The main API routes include:
- Data by Year - /api/v1.0/data_by_year
- Returns averaged attributes for tracks by year. A total of 102 rows of data.
- Data by Genre - /api/v1.0/top_51_genres
- Returns averaged attributes for tracks by genre. A total of 51 rows of data. List of top 51 genres determined by scraping popular music genres from Google.
- Data by Artist - /api/v1.0/data_by_artist_clean/<artist>
- Returns averaged attributes for tracks for a single artist. 28,680 artists are available in the SQLite database.
- When adding the artist name at the end of the URL (replace "<artist>" with your artist of interest), please use the correct spelling, punctuation, capitalization, and spacing. Note any accents or special characters (she's Beyoncé, not Beyonce).
This version of the API was constructed by creating JSONs of the data for each table which were uploaded to AWS DynamoDB. Sets of random tracks handled in SQLite. Queries are handled in Python using boto3 for AWS DynamoDB and using SQLAlchemy for SQLite database queries.
The main API routes include:
- Tracks with ML cluster assignments, artists, and genre lists - /api/v2.0/Music_ML_tracks/<track>
- Returns a JSON object that contains the ML cluster assignment ("Assignments"), a list of artists that have made a song with this title ("artists"), a list of genre lists for each artist ("genres"), and a list of Spotify track IDs ("id") for a given track name.
- When adding the track name at the end of the URL (replace "<track>" with the track name), please use the correct spelling, punctuation, capitalization, and spacing. Note any accents or special characters. Some tracks may have very specific names (Beyoncé sings "Crazy in Love (feat. Jay-Z)", not to be confused with "Crazy in Love").

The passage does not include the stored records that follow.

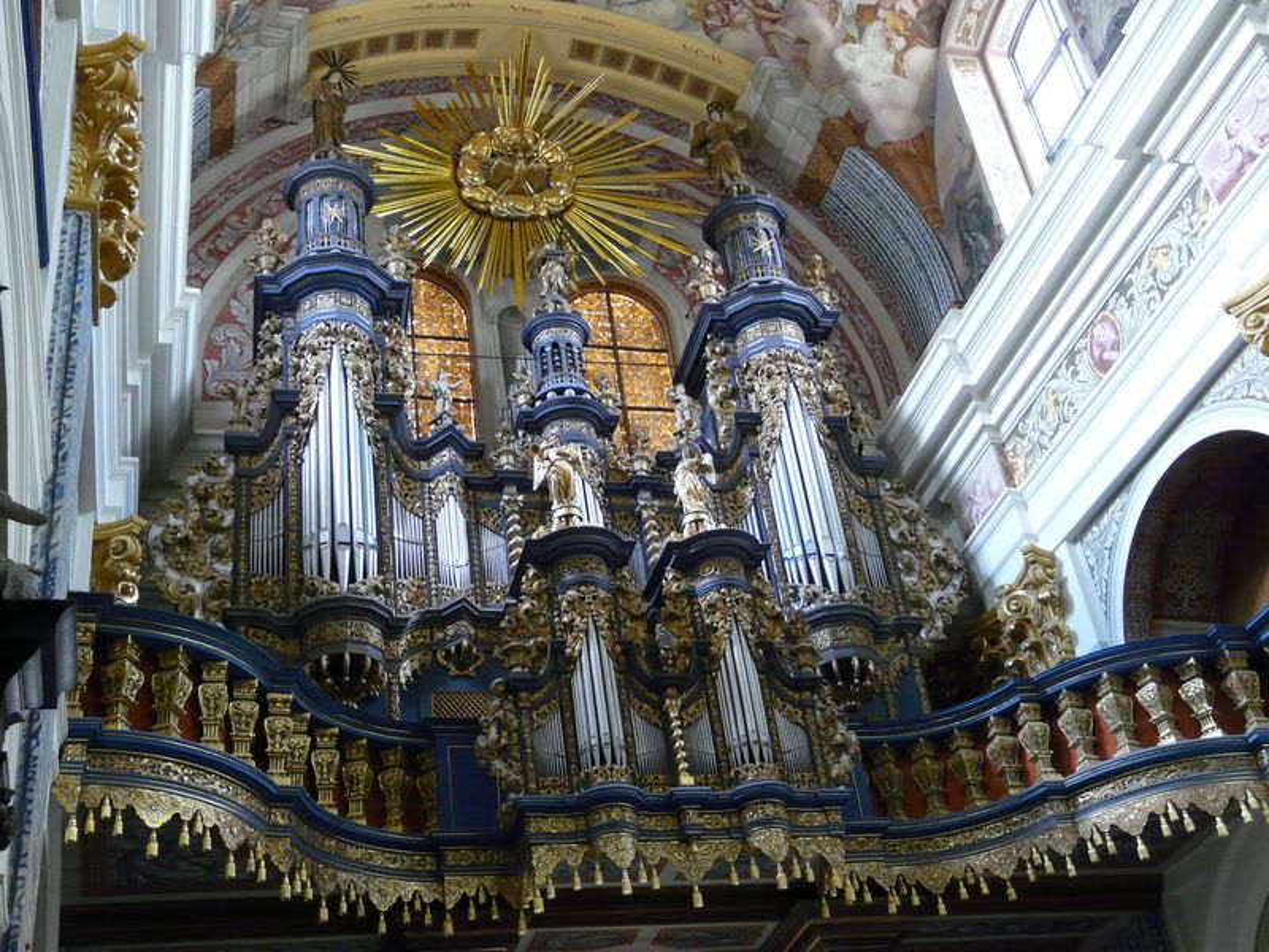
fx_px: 1613
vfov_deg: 32.9
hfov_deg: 42.9
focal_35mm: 44
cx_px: 634
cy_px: 476
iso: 400
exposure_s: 1/25
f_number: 3.2
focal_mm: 7.2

- Sets of Ten Tracks by Assignments
- Returns a set of ten tracks with artist, song id, and ML assignment cluster. "Fixed" "Random" .
- Fixed (returns a fixed set of tracks for each assignment number): /api/v2.1/Fixed_Song_Assignments/<Assignments>
- Random (returns a random set of 10 tracks and related data from the specified cluster number): /api/v2.1/Random_Song_Assignments/<Assignments>
- Returns a set of ten tracks with artist, song id, and ML assignment cluster. "Fixed" "Random" .
Visualizations are built with Tableau and present the average values of the song attributes and the top genre labels in each cluster.

Using the API v2.0 above, our application can be used to search for a song by name and artist to return the ML cluster assignment for that song and a list of randomly selected songs from the same ML cluster as suggested related tracks. If you aren't sure which artist wrote the version of the song you're thinking of, you can search for just the song title and a list of artists will appear who have made a song with that name. If you have the name and artist filled out, you can continue clicking submit to generate a new list of suggested songs. When the song is found via the API, a bubble chart of the popular cluster genres will appear below the list of songs.
The K-Means clustering does a great job of handling tracks that include a lot of spoken word/speech, as shown by the groupings into Cluster 5. These tracks appear to be from audiobooks or radio plays and are consistenly labeled as having a high speech content, low instrumental content. Clusters 7 and 9 are grouped nicely; these clusters include instrumental pieces with low valence (sadder songs, Cluster 7) and instrumental pieces with higher valence (happier songs, Cluster 9). Cluster 7 includes orchestra and opera genres, while Cluster 9 includes the more upbeat swing, jazz, and big band genres.
The clustering is not perfect, especially when looking at randomly generated tracks that are within a given cluster. Using the song discovery application sometimes results in confusing and humorous recommendations!
Going forward, we would like to incorporate an embedded Spotify player to queue up the tracks that are suggested at random into a playlist so the user can listen to the songs for themselves.